- Activity:
Among the entries below, take the line with "### uv__run_timers" and the line with "### uv__run_pending", and output them and every line between them exactly, with nothing else.

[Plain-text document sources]
········

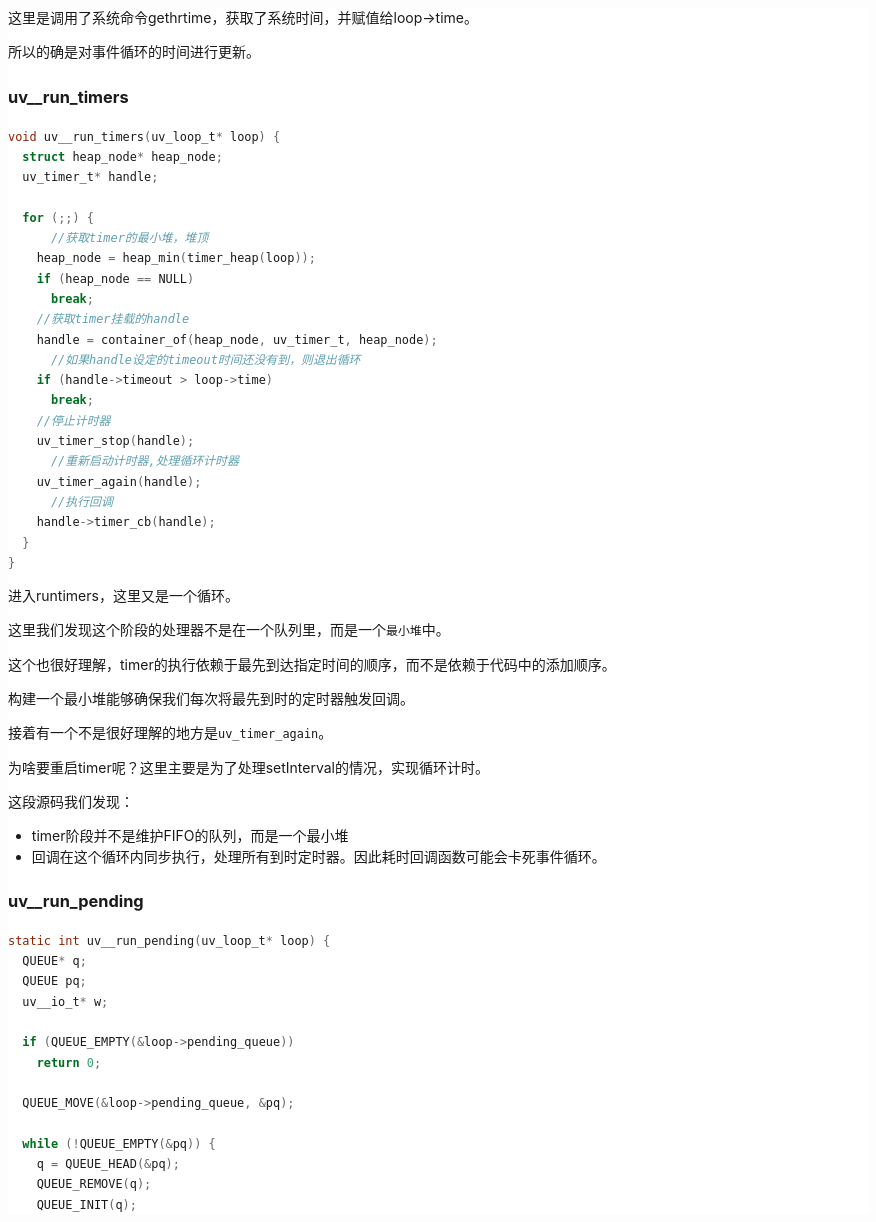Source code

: 

这里是调用了系统命令gethrtime，获取了系统时间，并赋值给loop->time。

所以的确是对事件循环的时间进行更新。

### uv__run_timers

```c
void uv__run_timers(uv_loop_t* loop) {
  struct heap_node* heap_node;
  uv_timer_t* handle;

  for (;;) {
      //获取timer的最小堆，堆顶
    heap_node = heap_min(timer_heap(loop));
    if (heap_node == NULL)
      break;
	//获取timer挂载的handle
    handle = container_of(heap_node, uv_timer_t, heap_node);
      //如果handle设定的timeout时间还没有到，则退出循环
    if (handle->timeout > loop->time)
      break;
	//停止计时器
    uv_timer_stop(handle);
      //重新启动计时器,处理循环计时器
    uv_timer_again(handle);
      //执行回调
    handle->timer_cb(handle);
  }
}


```

进入runtimers，这里又是一个循环。

这里我们发现这个阶段的处理器不是在一个队列里，而是一个`最小堆`中。

这个也很好理解，timer的执行依赖于最先到达指定时间的顺序，而不是依赖于代码中的添加顺序。

构建一个最小堆能够确保我们每次将最先到时的定时器触发回调。

接着有一个不是很好理解的地方是`uv_timer_again`。

为啥要重启timer呢？这里主要是为了处理setInterval的情况，实现循环计时。

这段源码我们发现：

- timer阶段并不是维护FIFO的队列，而是一个最小堆
- 回调在这个循环内同步执行，处理所有到时定时器。因此耗时回调函数可能会卡死事件循环。

### uv__run_pending

```c
static int uv__run_pending(uv_loop_t* loop) {
  QUEUE* q;
  QUEUE pq;
  uv__io_t* w;

  if (QUEUE_EMPTY(&loop->pending_queue))
    return 0;

  QUEUE_MOVE(&loop->pending_queue, &pq);

  while (!QUEUE_EMPTY(&pq)) {
    q = QUEUE_HEAD(&pq);
    QUEUE_REMOVE(q);
    QUEUE_INIT(q);
```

········

- Solution:
### uv__run_timers

```c
void uv__run_timers(uv_loop_t* loop) {
  struct heap_node* heap_node;
  uv_timer_t* handle;

  for (;;) {
      //获取timer的最小堆，堆顶
    heap_node = heap_min(timer_heap(loop));
    if (heap_node == NULL)
      break;
	//获取timer挂载的handle
    handle = container_of(heap_node, uv_timer_t, heap_node);
      //如果handle设定的timeout时间还没有到，则退出循环
    if (handle->timeout > loop->time)
      break;
	//停止计时器
    uv_timer_stop(handle);
      //重新启动计时器,处理循环计时器
    uv_timer_again(handle);
      //执行回调
    handle->timer_cb(handle);
  }
}


```

进入runtimers，这里又是一个循环。

这里我们发现这个阶段的处理器不是在一个队列里，而是一个`最小堆`中。

这个也很好理解，timer的执行依赖于最先到达指定时间的顺序，而不是依赖于代码中的添加顺序。

构建一个最小堆能够确保我们每次将最先到时的定时器触发回调。

接着有一个不是很好理解的地方是`uv_timer_again`。

为啥要重启timer呢？这里主要是为了处理setInterval的情况，实现循环计时。

这段源码我们发现：

- timer阶段并不是维护FIFO的队列，而是一个最小堆
- 回调在这个循环内同步执行，处理所有到时定时器。因此耗时回调函数可能会卡死事件循环。

### uv__run_pending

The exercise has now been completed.